Citizens should be mobilized now to understand the simple sociopolitical and economic consequences of any decision at the ballots. Citizens’ political apathy should be a great concern to all and sundry in Nigeria. It’s easy to advocate for the disintegration of a formidable entity; the consequences for the uninformed and the ill-decision of the people will be unmistakably an unmitigated disaster for Nigeria. We should be careful and be warned on how we conduct the business of our coexistence. It is hoped that people will realize their self-defeating state of mind before it’s too late to move Nigeria forward.

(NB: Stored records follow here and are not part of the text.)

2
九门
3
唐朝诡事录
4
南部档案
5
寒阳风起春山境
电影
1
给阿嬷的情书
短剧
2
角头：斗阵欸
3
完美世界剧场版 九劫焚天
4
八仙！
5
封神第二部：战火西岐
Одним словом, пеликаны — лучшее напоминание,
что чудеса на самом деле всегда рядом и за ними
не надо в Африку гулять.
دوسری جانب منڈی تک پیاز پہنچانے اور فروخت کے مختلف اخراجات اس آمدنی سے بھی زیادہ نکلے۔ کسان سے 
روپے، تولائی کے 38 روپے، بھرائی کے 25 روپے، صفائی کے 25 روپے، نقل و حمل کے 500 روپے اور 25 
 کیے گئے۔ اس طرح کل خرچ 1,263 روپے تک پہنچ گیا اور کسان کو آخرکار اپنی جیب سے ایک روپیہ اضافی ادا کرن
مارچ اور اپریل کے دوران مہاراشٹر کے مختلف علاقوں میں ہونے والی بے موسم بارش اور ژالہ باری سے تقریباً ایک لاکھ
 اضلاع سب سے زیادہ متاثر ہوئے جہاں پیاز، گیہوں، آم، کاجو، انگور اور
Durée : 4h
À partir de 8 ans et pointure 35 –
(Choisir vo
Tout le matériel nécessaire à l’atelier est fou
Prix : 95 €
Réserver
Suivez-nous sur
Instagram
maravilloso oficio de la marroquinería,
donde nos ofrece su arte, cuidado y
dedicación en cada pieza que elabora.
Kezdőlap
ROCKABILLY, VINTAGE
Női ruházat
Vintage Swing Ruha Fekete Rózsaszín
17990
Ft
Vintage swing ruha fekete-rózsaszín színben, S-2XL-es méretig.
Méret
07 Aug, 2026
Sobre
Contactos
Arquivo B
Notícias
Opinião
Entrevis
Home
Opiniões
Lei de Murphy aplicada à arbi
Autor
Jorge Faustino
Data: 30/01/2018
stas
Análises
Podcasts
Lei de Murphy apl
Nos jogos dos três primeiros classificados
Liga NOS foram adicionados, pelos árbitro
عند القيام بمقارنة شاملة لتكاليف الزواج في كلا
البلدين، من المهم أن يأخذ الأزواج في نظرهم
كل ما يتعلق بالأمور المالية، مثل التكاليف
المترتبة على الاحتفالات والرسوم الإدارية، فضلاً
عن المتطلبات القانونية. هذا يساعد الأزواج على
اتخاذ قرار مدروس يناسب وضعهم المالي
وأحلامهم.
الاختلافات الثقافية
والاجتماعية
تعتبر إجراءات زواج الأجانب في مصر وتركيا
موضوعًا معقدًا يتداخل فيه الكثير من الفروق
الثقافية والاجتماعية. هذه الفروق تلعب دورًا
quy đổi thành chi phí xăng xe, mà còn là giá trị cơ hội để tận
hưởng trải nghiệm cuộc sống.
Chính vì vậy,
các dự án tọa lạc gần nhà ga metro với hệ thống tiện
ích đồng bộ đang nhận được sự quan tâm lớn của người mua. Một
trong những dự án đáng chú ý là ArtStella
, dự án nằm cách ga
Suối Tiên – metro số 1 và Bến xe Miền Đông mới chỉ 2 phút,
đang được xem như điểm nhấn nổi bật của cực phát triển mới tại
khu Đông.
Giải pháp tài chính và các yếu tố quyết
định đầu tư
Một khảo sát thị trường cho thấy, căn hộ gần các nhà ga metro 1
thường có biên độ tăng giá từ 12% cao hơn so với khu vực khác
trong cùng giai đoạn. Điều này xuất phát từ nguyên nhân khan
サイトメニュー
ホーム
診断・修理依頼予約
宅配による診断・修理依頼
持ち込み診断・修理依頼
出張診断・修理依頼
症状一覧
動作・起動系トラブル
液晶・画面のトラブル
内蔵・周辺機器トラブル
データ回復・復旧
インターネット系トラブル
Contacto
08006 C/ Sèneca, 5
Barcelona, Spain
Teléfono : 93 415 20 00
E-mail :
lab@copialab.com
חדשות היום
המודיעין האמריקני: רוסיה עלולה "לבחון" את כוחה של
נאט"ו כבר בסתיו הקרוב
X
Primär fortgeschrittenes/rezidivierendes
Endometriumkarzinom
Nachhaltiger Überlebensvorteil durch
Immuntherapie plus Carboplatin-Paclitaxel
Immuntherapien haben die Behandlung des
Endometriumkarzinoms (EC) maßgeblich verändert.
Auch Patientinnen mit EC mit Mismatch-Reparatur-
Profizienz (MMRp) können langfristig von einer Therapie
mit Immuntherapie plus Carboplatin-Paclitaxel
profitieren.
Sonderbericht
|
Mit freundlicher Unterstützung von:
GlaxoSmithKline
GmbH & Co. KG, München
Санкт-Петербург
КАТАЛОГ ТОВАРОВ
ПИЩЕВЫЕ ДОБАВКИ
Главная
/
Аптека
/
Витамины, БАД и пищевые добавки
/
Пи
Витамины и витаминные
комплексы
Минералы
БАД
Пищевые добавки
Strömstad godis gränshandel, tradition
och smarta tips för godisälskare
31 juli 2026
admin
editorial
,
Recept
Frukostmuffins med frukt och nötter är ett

I have always been an advocate of a participatory democracy. It seems our democracy has been in this peculiar mess (penkelemeesi) for too long. Considering the parlor state of our political and economic lives, we need unfettered men like Buhari to instill national discipline and revamp a corrupt nation. A mixture of participatory and autocratic democracy is being suggested in some quarters. Our glaring story in Nigeria is very contradictory, appalling, repetitious and sad. Therefore, it is pertinent for Buhari to introduce benevolent democracy.
It is not mutually exclusive to know, that the crowd and the people that are trafficking in the disintegration of Nigeria do so with mutual resentment. We will continue to deceive ourselves if we pretend all is well with a nation with abundant resources; a nation that refuses to unleash its potentials for greatness. It’s high time to get our acts together to rebuild the country on the path of greatness.
Any disintegration of the present Nigeria will worsen our mutual mistrust and understanding. What we should be clamoring for now is the restructuring of the status quo, instead of agitation for the exit of the present geopolitical structure. Let us unite to fight bad leadership, corruption, insecurity, accident, killings, unemployment, kidnapping, oil thefts, poverty, pseudo-religiosity and bigotry. The day we realize our collective mistakes and failures as a country; it will be the day of reckoning and reawakening. On that auspicious day, Nigeria will not only be on the road to greatness again, but she will be the hub of investment and the cynosure of all eyes in the international community.
In unity we stand, in division we will fall. Nigeria arise!